[Saved data entries]
○ ○ ○

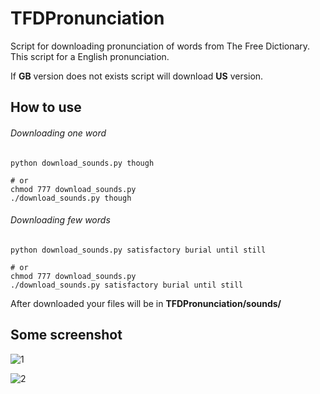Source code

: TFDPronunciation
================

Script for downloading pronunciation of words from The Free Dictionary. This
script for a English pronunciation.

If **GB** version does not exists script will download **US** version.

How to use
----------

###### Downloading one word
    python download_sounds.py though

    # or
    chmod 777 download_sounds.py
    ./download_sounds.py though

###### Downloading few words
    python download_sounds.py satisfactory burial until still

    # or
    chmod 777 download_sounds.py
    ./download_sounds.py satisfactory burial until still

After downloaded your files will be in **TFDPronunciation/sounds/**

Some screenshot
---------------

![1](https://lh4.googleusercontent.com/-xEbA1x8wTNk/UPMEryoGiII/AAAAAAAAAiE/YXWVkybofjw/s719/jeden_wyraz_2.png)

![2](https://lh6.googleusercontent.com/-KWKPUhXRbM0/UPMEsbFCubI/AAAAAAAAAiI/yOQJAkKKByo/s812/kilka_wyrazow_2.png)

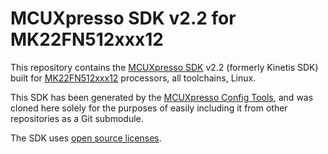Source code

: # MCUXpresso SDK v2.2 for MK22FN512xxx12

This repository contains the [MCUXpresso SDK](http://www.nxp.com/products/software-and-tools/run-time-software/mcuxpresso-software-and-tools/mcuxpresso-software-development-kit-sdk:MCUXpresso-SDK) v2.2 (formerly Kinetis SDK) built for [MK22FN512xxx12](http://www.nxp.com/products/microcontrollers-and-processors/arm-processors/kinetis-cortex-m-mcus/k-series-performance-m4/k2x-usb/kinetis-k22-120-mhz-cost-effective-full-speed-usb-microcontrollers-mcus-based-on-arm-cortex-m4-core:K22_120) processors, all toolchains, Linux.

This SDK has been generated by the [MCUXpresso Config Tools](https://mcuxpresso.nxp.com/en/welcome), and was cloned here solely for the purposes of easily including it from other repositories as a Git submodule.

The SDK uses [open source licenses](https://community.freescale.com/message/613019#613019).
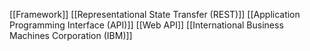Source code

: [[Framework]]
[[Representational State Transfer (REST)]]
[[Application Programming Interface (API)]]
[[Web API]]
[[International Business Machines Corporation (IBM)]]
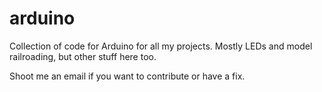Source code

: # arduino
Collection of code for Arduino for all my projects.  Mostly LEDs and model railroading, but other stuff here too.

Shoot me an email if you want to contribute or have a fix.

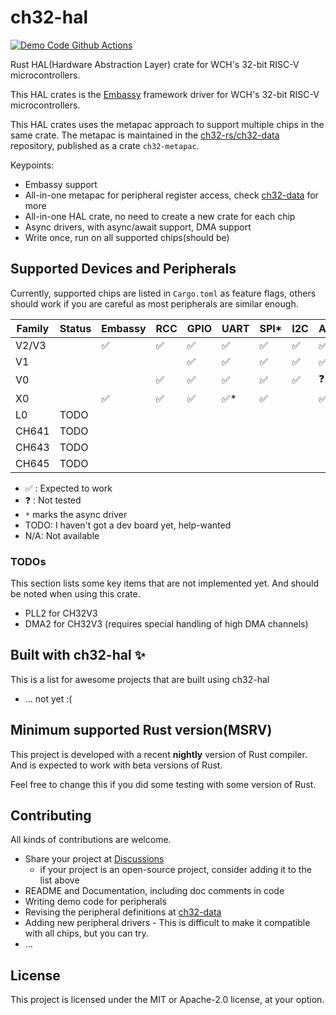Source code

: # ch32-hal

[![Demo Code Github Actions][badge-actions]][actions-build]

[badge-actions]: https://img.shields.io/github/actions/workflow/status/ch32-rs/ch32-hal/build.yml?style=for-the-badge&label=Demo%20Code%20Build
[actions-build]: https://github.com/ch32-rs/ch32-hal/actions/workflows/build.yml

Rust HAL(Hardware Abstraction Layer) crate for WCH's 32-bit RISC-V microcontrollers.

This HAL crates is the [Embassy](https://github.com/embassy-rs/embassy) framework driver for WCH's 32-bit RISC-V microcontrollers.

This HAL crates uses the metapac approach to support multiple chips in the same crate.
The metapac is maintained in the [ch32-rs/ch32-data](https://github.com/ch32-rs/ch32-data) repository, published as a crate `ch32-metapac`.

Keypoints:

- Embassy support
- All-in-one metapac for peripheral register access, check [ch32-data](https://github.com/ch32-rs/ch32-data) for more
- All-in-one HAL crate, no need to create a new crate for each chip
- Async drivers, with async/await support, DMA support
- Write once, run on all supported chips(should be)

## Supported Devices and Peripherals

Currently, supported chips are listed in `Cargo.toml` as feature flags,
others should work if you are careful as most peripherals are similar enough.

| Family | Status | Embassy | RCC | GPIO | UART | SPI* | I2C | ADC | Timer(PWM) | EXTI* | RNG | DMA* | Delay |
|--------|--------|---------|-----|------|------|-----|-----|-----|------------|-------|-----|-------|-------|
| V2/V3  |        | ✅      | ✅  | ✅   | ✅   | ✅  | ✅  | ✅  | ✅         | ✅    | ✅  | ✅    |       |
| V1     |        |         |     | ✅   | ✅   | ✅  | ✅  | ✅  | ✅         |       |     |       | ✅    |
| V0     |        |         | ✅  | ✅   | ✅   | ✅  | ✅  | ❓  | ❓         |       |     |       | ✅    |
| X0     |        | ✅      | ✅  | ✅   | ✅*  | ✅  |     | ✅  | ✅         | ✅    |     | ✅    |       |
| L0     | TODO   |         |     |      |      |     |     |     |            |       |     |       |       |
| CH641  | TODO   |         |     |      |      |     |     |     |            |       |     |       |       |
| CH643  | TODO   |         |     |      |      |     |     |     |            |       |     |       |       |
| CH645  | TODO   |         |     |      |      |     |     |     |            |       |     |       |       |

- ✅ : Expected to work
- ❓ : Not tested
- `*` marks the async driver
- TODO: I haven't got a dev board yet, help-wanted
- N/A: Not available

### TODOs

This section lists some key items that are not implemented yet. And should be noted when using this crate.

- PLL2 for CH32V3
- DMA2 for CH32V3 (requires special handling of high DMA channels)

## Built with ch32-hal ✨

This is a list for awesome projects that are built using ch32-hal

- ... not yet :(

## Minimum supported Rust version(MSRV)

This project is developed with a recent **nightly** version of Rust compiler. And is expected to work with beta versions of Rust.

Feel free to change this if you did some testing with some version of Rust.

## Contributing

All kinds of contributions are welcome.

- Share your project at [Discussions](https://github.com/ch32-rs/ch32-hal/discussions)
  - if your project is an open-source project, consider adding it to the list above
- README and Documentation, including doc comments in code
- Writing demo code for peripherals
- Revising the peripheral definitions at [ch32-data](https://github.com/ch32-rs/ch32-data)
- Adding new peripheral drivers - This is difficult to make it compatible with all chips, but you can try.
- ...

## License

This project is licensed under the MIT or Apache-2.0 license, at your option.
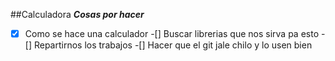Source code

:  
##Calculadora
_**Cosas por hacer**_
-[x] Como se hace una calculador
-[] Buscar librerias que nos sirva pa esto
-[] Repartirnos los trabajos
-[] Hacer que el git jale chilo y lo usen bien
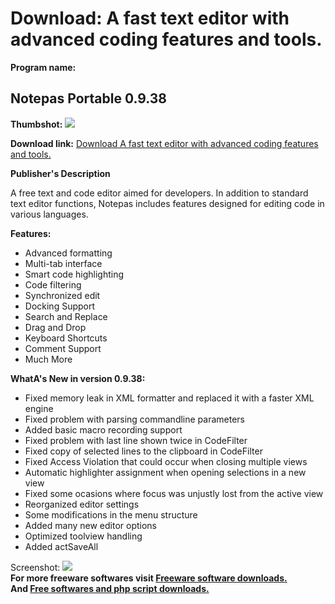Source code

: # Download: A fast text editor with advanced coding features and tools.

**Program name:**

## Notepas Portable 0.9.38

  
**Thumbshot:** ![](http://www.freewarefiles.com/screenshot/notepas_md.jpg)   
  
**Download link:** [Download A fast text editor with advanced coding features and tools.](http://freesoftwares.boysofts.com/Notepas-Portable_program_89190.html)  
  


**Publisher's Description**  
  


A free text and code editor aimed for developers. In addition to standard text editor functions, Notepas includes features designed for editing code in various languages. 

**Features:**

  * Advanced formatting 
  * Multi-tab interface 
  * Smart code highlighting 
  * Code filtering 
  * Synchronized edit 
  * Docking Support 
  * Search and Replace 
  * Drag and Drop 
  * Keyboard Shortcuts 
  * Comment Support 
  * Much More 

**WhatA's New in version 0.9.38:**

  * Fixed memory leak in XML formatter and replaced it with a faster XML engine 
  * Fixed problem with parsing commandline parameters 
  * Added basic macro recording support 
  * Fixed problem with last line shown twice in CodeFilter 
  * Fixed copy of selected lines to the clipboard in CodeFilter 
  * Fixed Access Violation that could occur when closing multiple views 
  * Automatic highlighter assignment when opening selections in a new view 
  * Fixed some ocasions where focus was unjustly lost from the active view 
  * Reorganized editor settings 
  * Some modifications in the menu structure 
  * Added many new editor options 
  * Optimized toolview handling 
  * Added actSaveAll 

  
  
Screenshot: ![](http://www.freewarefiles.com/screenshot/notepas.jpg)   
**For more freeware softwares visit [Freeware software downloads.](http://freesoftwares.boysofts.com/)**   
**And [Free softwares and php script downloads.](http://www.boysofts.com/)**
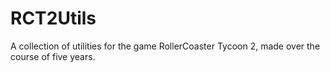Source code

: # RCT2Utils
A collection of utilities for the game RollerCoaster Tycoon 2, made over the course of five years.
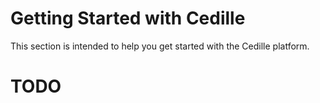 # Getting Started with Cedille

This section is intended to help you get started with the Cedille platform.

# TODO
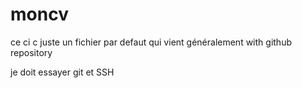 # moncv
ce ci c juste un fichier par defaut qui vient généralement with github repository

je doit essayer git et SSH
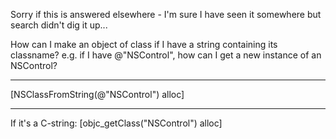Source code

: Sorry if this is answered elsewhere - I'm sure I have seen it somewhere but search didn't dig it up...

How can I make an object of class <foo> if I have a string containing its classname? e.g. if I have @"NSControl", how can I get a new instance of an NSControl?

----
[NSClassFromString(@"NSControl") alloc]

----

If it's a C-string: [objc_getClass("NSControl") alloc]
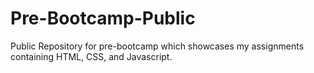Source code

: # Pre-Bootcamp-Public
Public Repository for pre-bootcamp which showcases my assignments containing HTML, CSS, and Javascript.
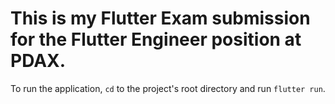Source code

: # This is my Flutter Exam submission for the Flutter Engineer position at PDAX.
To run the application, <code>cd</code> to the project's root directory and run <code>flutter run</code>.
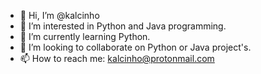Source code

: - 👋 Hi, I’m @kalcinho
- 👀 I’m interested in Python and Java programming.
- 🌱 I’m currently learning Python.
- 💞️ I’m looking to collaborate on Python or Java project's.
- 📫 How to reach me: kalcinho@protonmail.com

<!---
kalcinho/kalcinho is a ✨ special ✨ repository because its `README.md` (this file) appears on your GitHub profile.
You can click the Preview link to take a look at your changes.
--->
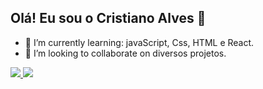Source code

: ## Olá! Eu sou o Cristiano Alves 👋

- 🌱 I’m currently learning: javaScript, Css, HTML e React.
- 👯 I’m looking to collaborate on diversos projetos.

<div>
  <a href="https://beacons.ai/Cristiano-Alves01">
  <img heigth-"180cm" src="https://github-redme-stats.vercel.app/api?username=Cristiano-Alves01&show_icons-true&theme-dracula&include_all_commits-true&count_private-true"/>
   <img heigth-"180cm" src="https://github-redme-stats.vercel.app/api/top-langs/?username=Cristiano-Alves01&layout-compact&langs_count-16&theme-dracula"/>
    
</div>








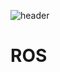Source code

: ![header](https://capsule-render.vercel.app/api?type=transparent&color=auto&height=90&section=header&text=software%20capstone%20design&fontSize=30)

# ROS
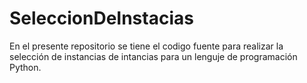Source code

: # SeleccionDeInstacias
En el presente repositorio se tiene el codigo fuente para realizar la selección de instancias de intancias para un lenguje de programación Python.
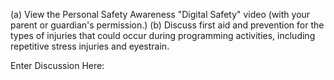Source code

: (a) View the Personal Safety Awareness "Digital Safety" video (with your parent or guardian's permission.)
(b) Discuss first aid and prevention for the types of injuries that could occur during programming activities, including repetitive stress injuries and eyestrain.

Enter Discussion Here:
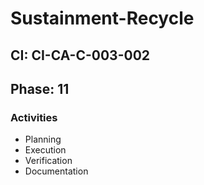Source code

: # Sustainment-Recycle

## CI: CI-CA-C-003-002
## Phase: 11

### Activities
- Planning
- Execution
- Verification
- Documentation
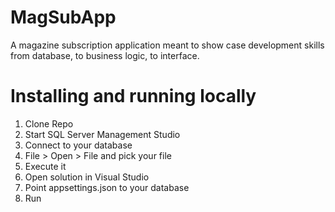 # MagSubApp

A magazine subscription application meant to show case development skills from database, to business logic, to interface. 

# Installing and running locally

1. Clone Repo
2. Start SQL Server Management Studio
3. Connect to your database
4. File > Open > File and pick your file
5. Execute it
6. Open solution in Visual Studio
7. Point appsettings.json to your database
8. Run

○ ○ ○

■ **Task to carry out**
Please set down exactly the lines from the one holding "### Activities" through the last line of the entries, both ends included, and skip pictures.

■ **Problem solution**
### Activities
- Planning
- Execution
- Verification
- Documentation
 # MagSubApp

A magazine subscription application meant to show case development skills from database, to business logic, to interface. 

# Installing and running locally

1. Clone Repo
2. Start SQL Server Management Studio
3. Connect to your database
4. File > Open > File and pick your file
5. Execute it
6. Open solution in Visual Studio
7. Point appsettings.json to your database
8. Run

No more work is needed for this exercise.